The search bar (and Logger filter bar) parse a structured HTTPQL syntax. Real operators (re-exported from hugin_store::filter_query):

  • method:POST (alias m:)
  • host:*.example.com (alias h:)
  • status:401 / status:4xx / status:>=500 (alias s:, code:)
  • path:/api/v1/users (alias p:, url:)
  • latency:>500 — millisecond comparisons (>, <, =, ranges)
  • size:>10000 — response body size
  • flag:true — flagged flows
  • ct:json / content-type:json
  • has:body / has:cookies / has:auth
  • tag:auth
  • header:Authorization — request or response header presence
  • param:user_id
  • scope:in / scope:out
  • req.body:admin — substring in request body
  • resp.body:error — substring in response body
  • resp.header:Server

Negation operators: !method:GET, !host:cdn.example.com, !status:200, !path:/health.

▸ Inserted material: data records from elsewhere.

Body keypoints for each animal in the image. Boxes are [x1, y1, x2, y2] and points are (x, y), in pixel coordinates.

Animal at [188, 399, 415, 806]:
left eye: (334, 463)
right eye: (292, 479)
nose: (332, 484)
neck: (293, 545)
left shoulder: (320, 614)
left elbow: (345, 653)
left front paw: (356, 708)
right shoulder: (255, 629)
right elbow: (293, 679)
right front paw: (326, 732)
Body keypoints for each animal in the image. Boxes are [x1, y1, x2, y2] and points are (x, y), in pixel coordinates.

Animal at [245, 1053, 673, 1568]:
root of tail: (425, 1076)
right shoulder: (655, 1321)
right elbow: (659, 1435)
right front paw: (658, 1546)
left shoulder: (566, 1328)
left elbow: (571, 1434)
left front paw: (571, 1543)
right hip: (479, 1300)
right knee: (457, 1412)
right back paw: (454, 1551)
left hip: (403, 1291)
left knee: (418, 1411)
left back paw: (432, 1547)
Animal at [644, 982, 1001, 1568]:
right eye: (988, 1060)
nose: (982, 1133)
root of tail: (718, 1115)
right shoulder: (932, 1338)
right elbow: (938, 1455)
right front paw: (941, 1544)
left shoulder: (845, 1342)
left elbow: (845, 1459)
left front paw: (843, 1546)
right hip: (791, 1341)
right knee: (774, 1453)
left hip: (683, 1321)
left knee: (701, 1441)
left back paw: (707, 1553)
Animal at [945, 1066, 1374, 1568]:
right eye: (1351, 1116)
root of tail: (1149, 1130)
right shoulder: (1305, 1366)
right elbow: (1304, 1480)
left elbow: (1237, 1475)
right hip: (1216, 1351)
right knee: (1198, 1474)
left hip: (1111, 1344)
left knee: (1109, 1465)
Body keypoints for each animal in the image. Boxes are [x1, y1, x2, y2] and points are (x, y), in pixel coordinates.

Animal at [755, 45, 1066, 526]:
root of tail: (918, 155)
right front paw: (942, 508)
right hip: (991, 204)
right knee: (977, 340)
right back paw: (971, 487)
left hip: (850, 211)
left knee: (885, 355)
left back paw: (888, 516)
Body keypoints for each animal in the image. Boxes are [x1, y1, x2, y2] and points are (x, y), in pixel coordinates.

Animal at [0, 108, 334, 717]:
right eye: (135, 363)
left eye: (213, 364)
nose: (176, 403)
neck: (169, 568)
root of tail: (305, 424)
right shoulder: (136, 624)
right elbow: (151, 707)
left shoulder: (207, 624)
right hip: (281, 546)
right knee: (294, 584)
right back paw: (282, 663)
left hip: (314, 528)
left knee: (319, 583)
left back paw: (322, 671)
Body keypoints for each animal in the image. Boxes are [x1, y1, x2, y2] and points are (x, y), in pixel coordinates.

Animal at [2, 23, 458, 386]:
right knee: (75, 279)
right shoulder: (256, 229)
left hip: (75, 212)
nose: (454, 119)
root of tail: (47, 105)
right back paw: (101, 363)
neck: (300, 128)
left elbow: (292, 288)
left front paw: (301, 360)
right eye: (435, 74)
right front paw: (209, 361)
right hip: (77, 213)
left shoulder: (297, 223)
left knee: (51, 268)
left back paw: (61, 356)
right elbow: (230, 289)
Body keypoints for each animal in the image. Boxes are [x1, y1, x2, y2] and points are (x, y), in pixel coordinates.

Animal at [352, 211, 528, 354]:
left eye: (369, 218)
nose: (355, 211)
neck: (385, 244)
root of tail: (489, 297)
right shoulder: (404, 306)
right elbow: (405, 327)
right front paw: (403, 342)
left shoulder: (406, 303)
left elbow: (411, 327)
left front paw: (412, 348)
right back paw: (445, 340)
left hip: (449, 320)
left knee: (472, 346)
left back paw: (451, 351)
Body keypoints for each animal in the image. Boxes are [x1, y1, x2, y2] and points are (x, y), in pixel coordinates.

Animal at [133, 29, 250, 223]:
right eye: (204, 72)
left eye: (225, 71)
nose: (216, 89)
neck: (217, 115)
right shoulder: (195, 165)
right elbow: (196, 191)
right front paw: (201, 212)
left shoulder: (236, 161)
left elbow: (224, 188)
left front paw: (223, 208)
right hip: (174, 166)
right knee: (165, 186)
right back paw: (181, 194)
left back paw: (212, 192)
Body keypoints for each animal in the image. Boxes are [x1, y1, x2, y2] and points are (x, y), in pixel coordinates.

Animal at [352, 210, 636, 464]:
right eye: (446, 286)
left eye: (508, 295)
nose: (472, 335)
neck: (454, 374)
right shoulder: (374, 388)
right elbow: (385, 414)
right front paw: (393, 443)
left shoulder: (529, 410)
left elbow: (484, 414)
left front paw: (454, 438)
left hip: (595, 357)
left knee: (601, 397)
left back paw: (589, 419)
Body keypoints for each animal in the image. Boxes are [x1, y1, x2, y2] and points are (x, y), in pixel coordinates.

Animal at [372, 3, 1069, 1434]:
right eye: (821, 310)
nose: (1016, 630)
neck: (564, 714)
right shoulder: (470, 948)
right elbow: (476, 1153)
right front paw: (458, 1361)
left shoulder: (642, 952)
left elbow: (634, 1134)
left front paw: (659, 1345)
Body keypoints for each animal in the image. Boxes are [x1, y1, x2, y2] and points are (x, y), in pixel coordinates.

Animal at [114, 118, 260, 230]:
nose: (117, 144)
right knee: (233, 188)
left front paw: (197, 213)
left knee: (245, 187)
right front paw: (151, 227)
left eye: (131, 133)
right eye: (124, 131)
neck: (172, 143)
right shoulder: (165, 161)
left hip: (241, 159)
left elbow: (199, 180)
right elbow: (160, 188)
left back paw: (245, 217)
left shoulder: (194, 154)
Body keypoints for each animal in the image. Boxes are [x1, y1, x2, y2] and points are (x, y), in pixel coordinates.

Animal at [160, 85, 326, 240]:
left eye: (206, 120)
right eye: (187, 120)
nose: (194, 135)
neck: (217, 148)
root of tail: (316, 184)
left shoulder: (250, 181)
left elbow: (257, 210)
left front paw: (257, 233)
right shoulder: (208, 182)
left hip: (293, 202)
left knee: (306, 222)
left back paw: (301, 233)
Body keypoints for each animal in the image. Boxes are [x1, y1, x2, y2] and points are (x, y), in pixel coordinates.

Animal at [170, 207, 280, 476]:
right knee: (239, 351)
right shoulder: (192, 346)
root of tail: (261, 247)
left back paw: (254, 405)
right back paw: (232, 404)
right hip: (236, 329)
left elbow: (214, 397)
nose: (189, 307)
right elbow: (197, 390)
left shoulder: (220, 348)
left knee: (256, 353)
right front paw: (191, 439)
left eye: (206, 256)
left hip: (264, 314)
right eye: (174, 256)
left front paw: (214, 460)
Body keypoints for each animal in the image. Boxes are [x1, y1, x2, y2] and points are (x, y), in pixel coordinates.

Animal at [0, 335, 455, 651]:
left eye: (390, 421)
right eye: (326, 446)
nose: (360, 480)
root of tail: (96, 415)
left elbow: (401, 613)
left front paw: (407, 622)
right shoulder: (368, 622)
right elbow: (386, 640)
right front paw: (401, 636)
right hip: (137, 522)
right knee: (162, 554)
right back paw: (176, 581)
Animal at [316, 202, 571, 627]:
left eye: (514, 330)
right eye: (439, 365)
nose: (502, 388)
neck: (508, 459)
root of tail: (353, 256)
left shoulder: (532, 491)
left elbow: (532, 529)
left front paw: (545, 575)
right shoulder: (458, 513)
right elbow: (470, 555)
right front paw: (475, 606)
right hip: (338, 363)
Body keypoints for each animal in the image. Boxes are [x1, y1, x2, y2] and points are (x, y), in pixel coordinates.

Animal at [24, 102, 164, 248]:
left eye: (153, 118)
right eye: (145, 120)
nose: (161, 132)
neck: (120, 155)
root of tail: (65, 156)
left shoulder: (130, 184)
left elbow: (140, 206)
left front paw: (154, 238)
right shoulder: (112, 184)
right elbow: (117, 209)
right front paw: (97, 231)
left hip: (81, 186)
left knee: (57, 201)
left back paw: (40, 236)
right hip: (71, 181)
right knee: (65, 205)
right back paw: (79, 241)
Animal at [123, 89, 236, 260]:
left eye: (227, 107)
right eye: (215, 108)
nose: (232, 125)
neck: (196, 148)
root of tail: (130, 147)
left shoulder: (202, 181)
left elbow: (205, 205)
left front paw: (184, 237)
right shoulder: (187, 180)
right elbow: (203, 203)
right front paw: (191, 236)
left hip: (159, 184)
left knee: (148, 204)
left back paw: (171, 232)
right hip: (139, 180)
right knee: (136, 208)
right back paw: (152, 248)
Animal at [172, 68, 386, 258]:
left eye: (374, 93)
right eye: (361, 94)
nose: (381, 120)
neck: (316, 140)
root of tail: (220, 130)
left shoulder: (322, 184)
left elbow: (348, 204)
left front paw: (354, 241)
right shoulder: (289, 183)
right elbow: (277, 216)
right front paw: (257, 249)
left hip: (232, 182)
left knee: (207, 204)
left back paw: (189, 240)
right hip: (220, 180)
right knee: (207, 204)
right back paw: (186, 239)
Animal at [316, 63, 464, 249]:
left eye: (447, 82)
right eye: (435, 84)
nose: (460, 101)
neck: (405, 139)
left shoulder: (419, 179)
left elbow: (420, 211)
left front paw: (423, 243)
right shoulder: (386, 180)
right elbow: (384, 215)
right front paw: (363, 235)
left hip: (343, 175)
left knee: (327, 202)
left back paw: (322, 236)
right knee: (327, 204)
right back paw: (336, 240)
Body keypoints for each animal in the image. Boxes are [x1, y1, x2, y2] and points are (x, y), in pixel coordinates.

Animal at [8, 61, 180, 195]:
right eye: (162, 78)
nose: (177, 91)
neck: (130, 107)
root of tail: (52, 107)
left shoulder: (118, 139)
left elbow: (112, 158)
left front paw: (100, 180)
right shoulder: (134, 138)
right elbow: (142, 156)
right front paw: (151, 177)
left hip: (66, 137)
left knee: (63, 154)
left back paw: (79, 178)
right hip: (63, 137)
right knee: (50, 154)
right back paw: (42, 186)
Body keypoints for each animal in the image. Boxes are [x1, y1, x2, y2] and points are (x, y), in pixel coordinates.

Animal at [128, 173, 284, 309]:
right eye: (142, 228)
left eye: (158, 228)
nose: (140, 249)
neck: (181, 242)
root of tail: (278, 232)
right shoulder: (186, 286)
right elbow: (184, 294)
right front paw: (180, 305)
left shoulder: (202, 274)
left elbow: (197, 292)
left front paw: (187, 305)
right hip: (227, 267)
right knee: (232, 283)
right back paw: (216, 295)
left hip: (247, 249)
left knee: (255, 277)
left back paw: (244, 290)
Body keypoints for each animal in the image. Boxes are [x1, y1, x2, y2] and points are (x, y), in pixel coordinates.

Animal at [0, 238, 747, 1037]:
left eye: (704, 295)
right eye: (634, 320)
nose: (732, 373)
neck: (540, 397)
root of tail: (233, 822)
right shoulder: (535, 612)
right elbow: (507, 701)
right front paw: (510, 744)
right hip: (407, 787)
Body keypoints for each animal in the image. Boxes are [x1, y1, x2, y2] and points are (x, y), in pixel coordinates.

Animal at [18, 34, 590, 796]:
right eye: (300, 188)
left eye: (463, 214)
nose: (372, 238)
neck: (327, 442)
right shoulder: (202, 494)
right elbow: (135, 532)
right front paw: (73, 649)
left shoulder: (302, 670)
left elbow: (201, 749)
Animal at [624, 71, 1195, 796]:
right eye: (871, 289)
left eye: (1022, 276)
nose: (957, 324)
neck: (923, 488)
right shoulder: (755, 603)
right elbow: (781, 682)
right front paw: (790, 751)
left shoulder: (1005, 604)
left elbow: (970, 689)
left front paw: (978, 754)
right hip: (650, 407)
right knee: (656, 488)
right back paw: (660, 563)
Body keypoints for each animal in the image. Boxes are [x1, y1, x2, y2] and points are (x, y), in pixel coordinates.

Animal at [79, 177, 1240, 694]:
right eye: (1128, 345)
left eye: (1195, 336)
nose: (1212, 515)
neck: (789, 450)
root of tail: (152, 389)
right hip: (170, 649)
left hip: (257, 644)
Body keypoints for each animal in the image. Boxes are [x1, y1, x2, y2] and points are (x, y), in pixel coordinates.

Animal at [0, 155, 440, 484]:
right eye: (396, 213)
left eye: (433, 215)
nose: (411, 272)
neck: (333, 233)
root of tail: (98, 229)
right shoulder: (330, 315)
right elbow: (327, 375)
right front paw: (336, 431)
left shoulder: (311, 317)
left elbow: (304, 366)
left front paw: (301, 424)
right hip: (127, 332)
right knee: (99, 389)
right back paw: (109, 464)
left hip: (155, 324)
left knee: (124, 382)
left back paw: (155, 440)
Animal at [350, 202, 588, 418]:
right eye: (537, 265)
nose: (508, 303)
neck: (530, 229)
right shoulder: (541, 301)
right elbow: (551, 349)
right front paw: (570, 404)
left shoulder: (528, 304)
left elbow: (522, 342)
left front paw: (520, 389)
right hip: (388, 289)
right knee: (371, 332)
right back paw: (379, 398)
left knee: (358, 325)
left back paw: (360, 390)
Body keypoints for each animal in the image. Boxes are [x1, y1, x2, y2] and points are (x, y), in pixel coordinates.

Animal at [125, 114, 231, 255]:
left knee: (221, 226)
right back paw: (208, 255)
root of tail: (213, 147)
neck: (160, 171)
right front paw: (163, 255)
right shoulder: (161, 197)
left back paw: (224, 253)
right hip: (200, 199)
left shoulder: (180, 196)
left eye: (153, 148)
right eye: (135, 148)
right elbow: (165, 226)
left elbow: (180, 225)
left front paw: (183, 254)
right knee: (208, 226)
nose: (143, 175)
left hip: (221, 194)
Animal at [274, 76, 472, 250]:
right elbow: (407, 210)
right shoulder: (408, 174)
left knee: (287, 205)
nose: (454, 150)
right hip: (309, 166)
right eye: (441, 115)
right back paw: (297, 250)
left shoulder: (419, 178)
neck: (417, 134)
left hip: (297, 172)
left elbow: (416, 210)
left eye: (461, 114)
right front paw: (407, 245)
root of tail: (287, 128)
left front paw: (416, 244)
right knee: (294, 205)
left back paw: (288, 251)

Combine tokens with spaces (AND): method:POST status:401 header:Authorization — every authenticated POST that returned 401.

🔗Performance

The search engine in hugin_store::search iterates over candidate flows in memory and applies the chosen SearchType (literal / regex / wildcard) against each configured scope (request line, headers, body, response, etc.). For very large projects, narrow with the structural HTTPQL filters above (host:, status:, time range) before running an expensive regex over body content — those operators run as SQL filters and reduce the candidate set before the in-memory search.

The toolbar Limit caps result count; lower it for snappier interactive searching on huge captures.

🔗MCP

The search_flows and intelligence MCP tools cover the same search surface. Use search_flows with the query param for direct substring matching, or flow_analysis and intelligence for the more structured cross-flow analytics.